Exercise prompt:
Your output is to consist only of the line containing "发布时间：2024-04-16 10:48:45" and the lines after it, through the end of the data, reproduced exactly.

Data shown:

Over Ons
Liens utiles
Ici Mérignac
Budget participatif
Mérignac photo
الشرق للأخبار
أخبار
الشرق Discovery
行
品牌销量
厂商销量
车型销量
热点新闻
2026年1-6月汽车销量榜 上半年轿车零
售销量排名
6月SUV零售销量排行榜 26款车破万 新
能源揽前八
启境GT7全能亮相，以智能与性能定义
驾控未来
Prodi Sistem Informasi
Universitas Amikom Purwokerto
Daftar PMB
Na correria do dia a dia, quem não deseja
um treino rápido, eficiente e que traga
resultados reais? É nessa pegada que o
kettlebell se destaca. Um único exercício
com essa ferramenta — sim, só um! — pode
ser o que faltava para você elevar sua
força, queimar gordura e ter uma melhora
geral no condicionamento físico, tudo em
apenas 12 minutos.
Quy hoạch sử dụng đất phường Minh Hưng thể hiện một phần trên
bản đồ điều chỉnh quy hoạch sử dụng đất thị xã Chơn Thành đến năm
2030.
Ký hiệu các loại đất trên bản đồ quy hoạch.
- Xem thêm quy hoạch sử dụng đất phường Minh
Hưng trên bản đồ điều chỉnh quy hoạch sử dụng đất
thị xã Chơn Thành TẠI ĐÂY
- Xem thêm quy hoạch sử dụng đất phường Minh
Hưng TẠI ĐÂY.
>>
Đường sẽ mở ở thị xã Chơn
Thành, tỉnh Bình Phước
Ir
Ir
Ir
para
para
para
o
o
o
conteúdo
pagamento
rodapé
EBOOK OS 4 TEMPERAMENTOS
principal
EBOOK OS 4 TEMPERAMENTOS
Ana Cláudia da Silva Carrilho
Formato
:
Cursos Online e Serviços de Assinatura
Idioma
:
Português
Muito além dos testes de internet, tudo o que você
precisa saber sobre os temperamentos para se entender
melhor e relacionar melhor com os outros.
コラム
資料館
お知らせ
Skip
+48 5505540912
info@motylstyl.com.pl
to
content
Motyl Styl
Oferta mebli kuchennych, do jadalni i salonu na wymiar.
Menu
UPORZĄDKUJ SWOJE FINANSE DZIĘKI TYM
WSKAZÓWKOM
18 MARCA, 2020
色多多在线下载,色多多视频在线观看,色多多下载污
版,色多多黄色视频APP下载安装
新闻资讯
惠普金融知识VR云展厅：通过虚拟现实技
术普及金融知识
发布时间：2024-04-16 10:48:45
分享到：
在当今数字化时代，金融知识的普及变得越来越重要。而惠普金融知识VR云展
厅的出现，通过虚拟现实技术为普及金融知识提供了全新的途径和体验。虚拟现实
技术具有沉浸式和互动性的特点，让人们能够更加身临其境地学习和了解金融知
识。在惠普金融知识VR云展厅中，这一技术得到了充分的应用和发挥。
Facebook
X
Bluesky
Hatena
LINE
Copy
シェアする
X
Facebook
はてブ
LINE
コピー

Task output:
发布时间：2024-04-16 10:48:45
分享到：
在当今数字化时代，金融知识的普及变得越来越重要。而惠普金融知识VR云展
厅的出现，通过虚拟现实技术为普及金融知识提供了全新的途径和体验。虚拟现实
技术具有沉浸式和互动性的特点，让人们能够更加身临其境地学习和了解金融知
识。在惠普金融知识VR云展厅中，这一技术得到了充分的应用和发挥。
Facebook
X
Bluesky
Hatena
LINE
Copy
シェアする
X
Facebook
はてブ
LINE
コピー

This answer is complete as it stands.